Queues in Postgres

At Netflix, part of the infrastructure I work on is a distributed priority queue built on Redis. It’s great in many ways, but also pretty expensive and complex.

I’ll detail that another time. For now, I’m going to focus on a much simpler way to solve this if you have lesser constraints than what we do. This is based on Postgres but would work for most relational databases. I’ve not load tested this and couldn’t really tell you how it scales, but it should be “good enough” for most queueing under ~1k QPS and <1M messages (and probably fair amount higher, but again, haven’t load tested).

Note: This was used at our golang-index as well as in Go’s pkgsite Postgres queue.

Schema

-- This is the queue table.
CREATE TABLE IF NOT EXISTS queue_tasks (
    -- Bookkeeping.
    id          BIGSERIAL PRIMARY KEY,
    
    -- Each consumer/dequeue-er needs a unique task name. appID+threadID for example.
    task_name   TEXT UNIQUE NOT NULL,
    
    -- [...] Whatever payload you need for each message goes here.

    -- Queueing.
    created_at  TIMESTAMPTZ NOT NULL DEFAULT NOW(),
    started_at  TIMESTAMPTZ

    -- Optionally also add completed_at and maybe success/failure columns if you
    -- want a history; otherwise just delete on finish.
);
CREATE INDEX IF NOT EXISTS idx_queue_tasks_started_created
ON queue_tasks (started_at, created_at);

Enqueueing

Enqueue with an atomic test-and-set query:

INSERT INTO queue_tasks (...) -- All but created_at.
VALUES (...)
ON CONFLICT (task_name) DO NOTHING; -- Another consumer won the race; no-op.

Dequeueing

Dequeue with a test for stalled workers:

WITH next_task AS (
    SELECT id
    FROM queue_tasks
    WHERE started_at IS NULL
        -- Allow accepting work from stalled workers.
       OR started_at + INTERVAL '5 minutes' < NOW()
    ORDER BY created_at ASC
    LIMIT 1
    FOR UPDATE SKIP LOCKED
)
UPDATE queue_tasks
SET started_at = NOW()
WHERE id = (SELECT id FROM next_task)
RETURNING id, module_path, version, started_at

With priority

Simple add a priority field of your choosing and then ORDER BY priority instead of ORDER BY created_at.

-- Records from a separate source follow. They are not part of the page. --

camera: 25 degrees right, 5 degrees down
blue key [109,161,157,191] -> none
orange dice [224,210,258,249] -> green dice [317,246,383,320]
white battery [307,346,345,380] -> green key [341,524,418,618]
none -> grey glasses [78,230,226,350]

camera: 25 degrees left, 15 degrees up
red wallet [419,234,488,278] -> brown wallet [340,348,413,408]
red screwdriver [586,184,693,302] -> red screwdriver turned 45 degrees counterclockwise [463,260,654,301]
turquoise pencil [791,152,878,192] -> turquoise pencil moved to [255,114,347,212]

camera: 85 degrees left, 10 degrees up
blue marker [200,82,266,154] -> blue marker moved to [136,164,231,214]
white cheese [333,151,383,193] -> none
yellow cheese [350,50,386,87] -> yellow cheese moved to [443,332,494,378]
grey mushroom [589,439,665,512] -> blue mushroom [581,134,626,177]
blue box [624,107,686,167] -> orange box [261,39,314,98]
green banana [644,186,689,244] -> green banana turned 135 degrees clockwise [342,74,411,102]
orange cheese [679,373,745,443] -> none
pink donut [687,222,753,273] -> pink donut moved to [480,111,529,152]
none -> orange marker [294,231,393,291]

With certain consumer limit

If you only want n consumers, simply add `LIMIT

With lease extension

If you need lease extension, you can add updated_at and change the stall check to:

WITH next_task AS (
    SELECT id
    FROM queue_tasks
    WHERE started_at IS NULL
        -- Allow accepting work from stalled workers; but now we used
        -- leased_until, which workers are expected to periodically lease
        -- extend.
       OR leased_until < NOW()
    ORDER BY created_at ASC
    LIMIT 1
    FOR UPDATE SKIP LOCKED
)
UPDATE queue_tasks
SET started_at = NOW()
AND leased_until = NOW() + INTERVAL '5 minutes' -- Or however long you want leases.
WHERE id = (SELECT id FROM next_task)
RETURNING id, module_path, version, started_at

And then have your workers periodically update leased_until to some time in the near future.

With batching

If you need to batch dequeue, you can do:

WITH active_workers AS (
    SELECT COUNT(*) AS current_count
    FROM queue_tasks
    WHERE started_at IS NOT NULL
      AND started_at + INTERVAL '5 minutes' >= NOW()
),
next_task AS (
    SELECT id
    FROM queue_tasks
    WHERE (SELECT current_count FROM active_workers) < :n
      AND (started_at IS NULL OR started_at + INTERVAL '5 minutes' < NOW())
    ORDER BY created_at ASC
    LIMIT 1
    FOR UPDATE SKIP LOCKED
)
UPDATE queue_tasks
SET started_at = NOW()
WHERE id = (SELECT id FROM next_task)
RETURNING id, module_path, version, started_at

Conclusion

SQL databases are pretty easy to turn into queueing databases, and it’s fairly easy to tweak your SQL scripts to make the queue behave the way you want them to.

If you already rely on a SQL database and need to add queueing, consider just doing it in your pre-existing SQL database rather than adding a whole new system dependency.